Let us, therefore, first of all attempt to look at the Speaker, and consider the occasion on which He uttered these words.

Those familiar with the Gospel of Matthew will remember that it falls naturally into three great parts, and this is one of the great dividing points. In the first part you have the story of the preparation of Jesus for His work; and here it says, "From that time," when the preparation was complete, "He began to preach." Now it was here, at the parting of the ways, between His private and His public life, that our Lord uttered this first note. Jesus of Nazareth, the One who most perfectly fulfilled the human ideal, after a life of thirty years of observation, began to preach, and He said: "Repent." He had observed individual life in a small township, where individual life is always best seen and best known. We cannot study individual life carefully if we live in London. Men are hidden there by each other, and we never get to know the real force of individual life in a great city. But there in little Nazareth up on the hillside, far enough removed from the great centers and the great movements to be isolated from them, and yet near enough to know them, this pure Man lived and listened and watched, and came to know men by careful observation; and in preaching to the men and women He knew individually He said to them, "Repent." That is the connection. It was the first note of His preaching, born of His consciousness of the need of the people, first as the outcome of this personal and individual observation of them. Yet living there in Nazareth, remember, He had lived close to the place where the great forces of worldly ideals and methods passed and repassed. Professor Ramsay in his little book on the boyhood of Jesus, a fascinating and interesting book, reveals how the great world powers passed along the road at the foot of the hill--the Hebrew priest, the Roman soldier, the Greek merchant and traveler. Jesus had watched, and perceived, and measured. And now He came to preach to Hebrew, the religionist; to Roman, the man of power and government; to Greek, the man of culture and merchandise; and He had one word for each of them, the word "Repent."
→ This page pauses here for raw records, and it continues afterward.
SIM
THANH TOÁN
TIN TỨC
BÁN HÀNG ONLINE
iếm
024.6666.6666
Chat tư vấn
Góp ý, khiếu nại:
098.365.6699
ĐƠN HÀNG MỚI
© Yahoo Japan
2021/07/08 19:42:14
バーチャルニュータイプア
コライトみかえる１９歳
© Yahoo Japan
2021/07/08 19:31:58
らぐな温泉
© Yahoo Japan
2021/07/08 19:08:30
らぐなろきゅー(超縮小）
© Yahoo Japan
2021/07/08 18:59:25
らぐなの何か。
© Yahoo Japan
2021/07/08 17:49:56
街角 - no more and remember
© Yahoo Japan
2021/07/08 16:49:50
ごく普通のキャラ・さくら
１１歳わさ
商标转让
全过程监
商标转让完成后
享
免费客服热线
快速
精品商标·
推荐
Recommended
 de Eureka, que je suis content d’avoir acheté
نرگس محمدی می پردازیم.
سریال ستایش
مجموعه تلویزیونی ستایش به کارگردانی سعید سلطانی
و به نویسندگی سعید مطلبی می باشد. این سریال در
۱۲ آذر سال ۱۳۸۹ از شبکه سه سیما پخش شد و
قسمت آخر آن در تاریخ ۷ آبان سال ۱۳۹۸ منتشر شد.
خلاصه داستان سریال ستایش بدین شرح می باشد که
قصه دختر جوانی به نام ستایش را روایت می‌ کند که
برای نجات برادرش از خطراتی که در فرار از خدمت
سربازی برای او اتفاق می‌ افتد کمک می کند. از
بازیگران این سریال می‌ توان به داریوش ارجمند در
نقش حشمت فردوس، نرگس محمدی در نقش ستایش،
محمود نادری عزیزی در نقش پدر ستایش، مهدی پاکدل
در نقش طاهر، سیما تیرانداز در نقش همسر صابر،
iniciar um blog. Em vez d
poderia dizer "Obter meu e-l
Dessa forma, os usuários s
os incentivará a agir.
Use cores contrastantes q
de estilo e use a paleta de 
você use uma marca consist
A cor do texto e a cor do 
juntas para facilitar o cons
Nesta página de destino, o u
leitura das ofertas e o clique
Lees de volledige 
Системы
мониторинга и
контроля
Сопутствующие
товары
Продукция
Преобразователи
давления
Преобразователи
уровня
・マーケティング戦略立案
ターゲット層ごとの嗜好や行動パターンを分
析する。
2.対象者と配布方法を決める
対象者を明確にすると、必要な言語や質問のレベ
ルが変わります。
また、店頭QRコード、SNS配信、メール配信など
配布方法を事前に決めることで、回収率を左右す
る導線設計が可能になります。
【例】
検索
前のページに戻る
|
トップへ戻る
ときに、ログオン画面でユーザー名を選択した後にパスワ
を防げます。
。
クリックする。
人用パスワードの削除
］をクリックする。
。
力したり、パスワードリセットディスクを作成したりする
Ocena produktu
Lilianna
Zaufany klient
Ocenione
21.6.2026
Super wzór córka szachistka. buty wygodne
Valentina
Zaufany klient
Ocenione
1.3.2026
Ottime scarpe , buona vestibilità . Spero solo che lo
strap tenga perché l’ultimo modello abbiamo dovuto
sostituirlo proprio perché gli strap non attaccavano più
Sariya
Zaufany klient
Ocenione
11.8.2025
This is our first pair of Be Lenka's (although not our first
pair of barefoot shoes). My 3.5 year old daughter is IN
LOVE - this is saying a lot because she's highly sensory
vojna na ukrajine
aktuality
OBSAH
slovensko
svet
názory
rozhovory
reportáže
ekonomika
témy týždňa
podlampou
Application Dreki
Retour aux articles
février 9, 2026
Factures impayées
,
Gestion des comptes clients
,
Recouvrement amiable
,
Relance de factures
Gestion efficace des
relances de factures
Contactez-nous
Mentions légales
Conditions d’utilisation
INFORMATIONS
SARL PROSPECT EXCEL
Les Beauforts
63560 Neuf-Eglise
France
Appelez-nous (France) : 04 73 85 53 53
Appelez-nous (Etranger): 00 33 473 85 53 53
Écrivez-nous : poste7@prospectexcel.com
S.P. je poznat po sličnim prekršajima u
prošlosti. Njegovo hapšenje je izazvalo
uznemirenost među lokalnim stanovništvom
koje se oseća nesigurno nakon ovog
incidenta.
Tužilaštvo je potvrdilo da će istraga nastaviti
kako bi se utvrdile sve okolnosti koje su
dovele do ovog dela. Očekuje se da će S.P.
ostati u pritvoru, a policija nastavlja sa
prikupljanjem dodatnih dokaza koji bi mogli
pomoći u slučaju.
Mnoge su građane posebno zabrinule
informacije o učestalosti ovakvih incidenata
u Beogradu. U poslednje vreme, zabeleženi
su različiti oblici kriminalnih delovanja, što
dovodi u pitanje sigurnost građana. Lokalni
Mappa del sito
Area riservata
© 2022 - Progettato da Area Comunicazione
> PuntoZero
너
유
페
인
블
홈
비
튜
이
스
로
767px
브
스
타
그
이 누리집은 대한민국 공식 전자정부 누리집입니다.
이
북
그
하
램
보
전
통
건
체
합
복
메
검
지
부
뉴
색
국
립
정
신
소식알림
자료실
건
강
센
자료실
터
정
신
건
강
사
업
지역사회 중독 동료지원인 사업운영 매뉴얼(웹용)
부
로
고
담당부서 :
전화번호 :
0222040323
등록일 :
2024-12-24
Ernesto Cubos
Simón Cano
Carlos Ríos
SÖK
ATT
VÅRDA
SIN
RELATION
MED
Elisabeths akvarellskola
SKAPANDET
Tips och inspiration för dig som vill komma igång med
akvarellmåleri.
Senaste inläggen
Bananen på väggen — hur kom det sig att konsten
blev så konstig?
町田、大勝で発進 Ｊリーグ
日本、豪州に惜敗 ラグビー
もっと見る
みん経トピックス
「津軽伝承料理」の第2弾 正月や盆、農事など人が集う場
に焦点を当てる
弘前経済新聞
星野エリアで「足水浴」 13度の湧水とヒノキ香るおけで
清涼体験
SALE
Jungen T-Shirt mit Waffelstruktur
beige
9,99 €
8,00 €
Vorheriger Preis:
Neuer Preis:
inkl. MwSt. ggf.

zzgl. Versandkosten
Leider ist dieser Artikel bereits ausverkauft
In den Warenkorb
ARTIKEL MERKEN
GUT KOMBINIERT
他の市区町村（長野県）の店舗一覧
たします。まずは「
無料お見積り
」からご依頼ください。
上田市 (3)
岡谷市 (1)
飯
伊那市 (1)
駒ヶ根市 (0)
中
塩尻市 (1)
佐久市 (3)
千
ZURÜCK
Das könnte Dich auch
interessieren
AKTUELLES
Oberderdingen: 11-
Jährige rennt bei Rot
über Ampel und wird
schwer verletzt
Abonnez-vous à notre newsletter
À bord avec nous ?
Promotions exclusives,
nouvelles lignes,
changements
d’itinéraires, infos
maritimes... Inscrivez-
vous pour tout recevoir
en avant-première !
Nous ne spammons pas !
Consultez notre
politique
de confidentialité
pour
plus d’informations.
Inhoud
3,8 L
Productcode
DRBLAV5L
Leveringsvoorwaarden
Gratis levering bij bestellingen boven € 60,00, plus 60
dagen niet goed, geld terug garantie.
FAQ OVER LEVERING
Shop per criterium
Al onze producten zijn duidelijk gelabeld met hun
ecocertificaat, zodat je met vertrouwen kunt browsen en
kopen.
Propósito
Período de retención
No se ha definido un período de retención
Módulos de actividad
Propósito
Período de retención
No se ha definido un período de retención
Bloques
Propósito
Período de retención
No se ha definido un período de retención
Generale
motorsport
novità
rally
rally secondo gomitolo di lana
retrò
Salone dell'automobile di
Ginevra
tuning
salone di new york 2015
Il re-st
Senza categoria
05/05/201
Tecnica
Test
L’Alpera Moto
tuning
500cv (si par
But this is to say very little. It was not merely the message of the Man of Nazareth, due to His observation of individual life in Nazareth, and of the great currents of the world thought and action. This was the Son of God, and this was the message of the infinite and mysterious One, who was familiar with all human history and all human life; this was the message of One who presently would say, "Before Abraham was, I am." This was the message of One who did not need to ask what was in man, "for He Himself knew what was in man." This was the message not merely of the Man of Nazareth, who had lived and observed, but it was the message of the ordained Messenger, who was none other than the Son of God, clothed in human garb, that He might utter in the words of human speech the fundamental truths of Deity. Standing at the parting of the ways, and beginning to utter the great message for which men had been waiting, the infinite music, for which the world had been sighing, the great prophetic message toward which every prophetic message had moved, He said, "Repent ye, for the Kingdom of Heaven is at hand."

Having thus noticed the occasion and the Speaker, let us consider the need. I want to speak about the simplest meaning of the word "repent," for as we know what this word really means, we shall understand the message of our Lord.

In the New Testament there are two Greek words translated "repent." They have quite different meanings. One of these words means to sorrow for or regret a deed. The other word means very simply and very literally to change the mind.